● **About this exercise**: Tally the lines below containing "Карандаши" and report only the total.

== Data supplied


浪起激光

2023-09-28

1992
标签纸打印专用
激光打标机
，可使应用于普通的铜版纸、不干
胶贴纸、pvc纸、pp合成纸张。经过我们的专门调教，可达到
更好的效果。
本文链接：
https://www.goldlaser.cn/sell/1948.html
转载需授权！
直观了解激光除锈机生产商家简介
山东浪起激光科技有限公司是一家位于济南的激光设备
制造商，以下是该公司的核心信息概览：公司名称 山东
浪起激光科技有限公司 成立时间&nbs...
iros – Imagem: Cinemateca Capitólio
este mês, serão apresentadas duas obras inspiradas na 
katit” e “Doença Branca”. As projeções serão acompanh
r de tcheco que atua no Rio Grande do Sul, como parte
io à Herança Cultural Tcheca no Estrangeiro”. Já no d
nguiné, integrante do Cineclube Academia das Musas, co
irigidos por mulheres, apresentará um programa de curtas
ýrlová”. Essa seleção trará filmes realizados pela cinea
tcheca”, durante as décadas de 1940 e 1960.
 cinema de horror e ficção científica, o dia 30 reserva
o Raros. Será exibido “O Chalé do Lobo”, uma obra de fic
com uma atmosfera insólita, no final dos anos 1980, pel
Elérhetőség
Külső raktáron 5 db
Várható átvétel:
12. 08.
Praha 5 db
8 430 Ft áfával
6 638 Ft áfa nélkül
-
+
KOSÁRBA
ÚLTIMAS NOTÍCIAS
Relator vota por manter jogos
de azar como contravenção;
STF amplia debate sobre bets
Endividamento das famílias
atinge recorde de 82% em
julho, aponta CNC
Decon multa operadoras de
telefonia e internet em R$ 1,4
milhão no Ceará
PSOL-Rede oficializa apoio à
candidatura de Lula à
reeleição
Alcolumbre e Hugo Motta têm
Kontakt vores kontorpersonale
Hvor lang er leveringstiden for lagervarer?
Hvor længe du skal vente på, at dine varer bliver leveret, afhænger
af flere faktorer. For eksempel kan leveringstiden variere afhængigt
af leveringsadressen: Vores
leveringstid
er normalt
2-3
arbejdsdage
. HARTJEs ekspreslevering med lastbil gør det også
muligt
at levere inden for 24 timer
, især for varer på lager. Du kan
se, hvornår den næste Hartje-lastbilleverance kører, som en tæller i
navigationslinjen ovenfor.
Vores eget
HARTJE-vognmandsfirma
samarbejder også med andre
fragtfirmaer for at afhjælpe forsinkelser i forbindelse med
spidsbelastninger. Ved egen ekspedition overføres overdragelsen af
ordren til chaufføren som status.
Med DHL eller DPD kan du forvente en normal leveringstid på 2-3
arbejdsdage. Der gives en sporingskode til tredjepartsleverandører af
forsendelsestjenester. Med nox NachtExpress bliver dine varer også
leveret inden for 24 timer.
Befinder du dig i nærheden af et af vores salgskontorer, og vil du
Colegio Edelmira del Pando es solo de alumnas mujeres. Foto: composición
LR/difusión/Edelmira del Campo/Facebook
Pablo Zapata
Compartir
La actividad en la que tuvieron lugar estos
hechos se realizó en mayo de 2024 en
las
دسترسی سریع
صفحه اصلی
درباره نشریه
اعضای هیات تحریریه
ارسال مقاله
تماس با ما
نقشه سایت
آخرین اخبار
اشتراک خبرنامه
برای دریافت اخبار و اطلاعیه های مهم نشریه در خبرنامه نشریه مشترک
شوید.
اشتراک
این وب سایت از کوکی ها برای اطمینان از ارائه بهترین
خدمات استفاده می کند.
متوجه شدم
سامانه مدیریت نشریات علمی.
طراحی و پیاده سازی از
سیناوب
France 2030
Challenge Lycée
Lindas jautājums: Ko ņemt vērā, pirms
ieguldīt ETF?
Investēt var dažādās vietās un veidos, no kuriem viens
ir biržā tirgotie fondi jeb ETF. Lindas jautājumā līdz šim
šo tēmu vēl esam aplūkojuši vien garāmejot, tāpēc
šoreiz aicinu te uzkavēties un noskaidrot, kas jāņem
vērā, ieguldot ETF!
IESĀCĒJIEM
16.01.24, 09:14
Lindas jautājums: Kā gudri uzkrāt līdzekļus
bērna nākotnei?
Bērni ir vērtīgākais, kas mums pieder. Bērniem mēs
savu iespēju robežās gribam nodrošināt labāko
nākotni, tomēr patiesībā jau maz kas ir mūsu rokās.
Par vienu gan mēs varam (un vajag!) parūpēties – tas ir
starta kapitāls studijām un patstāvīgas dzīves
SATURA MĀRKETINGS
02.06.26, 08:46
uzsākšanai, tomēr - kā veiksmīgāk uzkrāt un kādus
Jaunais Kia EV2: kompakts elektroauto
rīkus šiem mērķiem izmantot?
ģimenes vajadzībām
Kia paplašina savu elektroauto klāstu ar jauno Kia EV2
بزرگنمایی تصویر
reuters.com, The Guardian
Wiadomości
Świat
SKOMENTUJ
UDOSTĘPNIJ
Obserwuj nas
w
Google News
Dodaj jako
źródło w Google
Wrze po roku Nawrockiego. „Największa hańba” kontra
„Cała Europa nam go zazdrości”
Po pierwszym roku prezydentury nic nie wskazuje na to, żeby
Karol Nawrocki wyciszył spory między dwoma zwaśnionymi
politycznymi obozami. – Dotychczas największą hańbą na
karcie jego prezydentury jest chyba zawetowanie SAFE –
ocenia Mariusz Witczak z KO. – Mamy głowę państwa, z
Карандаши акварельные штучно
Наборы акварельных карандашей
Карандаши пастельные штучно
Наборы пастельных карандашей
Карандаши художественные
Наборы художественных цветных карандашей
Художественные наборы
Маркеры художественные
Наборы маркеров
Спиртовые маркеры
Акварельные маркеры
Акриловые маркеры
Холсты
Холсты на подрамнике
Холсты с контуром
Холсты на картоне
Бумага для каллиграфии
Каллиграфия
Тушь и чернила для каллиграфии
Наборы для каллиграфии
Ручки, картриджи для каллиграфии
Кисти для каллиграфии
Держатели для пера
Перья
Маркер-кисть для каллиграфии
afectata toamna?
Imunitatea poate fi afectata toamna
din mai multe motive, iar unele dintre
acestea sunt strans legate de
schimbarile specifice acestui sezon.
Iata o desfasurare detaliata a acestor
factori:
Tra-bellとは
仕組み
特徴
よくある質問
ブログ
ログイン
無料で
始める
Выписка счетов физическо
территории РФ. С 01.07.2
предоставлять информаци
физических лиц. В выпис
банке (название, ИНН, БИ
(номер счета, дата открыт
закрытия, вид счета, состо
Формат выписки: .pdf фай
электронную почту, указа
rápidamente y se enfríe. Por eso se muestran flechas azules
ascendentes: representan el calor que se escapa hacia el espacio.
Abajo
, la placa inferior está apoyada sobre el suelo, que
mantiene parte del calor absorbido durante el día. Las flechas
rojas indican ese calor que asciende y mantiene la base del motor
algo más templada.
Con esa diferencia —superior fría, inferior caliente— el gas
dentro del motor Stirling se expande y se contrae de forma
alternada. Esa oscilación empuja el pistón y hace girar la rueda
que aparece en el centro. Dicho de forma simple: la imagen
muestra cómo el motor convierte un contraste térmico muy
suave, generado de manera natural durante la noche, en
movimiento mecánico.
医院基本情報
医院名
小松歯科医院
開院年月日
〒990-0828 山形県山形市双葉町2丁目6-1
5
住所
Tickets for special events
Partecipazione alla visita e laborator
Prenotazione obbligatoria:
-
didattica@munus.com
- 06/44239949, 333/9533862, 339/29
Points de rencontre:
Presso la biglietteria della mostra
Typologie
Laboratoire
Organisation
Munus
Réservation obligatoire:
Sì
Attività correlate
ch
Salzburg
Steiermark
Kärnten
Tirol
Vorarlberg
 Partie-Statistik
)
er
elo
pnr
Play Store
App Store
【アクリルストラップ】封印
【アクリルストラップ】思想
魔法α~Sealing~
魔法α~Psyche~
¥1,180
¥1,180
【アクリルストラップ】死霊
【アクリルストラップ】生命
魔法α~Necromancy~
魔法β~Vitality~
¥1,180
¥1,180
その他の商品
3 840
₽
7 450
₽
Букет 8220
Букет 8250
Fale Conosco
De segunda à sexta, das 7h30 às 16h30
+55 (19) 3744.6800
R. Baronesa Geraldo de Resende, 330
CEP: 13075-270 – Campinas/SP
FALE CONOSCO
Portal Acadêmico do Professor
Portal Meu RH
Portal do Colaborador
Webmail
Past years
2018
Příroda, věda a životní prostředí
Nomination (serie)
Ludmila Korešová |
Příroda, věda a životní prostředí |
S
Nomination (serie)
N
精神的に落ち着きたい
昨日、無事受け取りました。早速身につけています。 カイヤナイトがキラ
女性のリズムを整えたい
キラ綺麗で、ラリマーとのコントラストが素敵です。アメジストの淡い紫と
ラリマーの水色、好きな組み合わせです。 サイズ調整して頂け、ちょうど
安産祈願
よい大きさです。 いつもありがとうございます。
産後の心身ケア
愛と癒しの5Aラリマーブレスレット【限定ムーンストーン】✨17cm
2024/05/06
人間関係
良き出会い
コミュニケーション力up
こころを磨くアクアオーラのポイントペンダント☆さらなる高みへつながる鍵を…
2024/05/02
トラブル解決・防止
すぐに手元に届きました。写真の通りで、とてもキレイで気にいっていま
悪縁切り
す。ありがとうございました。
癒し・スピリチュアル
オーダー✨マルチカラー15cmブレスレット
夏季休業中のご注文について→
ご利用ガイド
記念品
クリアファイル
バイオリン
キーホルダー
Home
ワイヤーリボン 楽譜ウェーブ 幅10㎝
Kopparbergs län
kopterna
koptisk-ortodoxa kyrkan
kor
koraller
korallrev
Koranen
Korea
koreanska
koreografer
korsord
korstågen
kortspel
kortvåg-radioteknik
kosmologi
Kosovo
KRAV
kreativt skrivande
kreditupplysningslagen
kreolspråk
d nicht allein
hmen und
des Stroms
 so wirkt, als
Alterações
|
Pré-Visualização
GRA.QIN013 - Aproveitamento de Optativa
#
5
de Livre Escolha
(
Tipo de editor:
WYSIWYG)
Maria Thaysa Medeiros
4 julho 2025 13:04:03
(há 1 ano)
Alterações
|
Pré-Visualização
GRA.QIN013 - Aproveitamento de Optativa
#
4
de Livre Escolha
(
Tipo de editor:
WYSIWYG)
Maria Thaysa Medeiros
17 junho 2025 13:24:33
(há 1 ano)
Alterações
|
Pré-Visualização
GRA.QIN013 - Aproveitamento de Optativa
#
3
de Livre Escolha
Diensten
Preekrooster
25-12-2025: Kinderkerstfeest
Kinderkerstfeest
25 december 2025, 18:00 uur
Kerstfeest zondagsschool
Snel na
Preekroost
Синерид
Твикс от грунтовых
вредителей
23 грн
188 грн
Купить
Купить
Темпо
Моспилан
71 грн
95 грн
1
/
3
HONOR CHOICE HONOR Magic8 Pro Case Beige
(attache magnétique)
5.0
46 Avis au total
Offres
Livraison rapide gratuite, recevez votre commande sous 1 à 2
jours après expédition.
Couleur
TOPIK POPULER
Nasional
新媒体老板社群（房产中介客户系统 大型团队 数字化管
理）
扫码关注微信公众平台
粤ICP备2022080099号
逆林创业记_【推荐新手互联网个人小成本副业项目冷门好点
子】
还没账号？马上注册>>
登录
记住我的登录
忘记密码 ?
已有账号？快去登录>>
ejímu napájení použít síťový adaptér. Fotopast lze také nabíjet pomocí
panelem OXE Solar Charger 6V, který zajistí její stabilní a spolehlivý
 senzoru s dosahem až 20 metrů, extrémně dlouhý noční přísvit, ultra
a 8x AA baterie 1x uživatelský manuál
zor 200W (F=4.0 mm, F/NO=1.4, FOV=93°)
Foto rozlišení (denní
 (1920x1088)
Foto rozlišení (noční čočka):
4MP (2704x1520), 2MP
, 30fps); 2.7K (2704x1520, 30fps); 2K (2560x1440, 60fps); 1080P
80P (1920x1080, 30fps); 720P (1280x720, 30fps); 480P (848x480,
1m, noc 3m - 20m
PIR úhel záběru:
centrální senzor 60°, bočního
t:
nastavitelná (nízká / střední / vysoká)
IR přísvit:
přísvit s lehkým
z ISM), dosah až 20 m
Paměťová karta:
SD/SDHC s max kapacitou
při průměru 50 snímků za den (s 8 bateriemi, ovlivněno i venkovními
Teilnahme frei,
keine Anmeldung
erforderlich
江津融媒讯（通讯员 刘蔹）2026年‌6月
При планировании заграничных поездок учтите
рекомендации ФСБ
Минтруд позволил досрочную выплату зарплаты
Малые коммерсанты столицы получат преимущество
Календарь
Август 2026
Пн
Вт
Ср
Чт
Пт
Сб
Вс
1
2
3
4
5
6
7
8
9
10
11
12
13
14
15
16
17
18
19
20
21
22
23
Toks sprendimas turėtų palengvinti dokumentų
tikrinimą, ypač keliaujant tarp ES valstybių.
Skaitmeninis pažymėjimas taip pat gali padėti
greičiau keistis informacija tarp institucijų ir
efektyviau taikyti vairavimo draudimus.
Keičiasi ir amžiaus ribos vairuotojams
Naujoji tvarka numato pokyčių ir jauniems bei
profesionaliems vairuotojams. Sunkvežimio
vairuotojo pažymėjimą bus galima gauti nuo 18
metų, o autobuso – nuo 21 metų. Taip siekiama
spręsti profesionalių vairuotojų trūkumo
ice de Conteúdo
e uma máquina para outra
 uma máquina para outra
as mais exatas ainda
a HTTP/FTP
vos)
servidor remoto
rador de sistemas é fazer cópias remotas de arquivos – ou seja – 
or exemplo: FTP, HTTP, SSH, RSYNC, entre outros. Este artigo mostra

====

● **Exercise response**: 3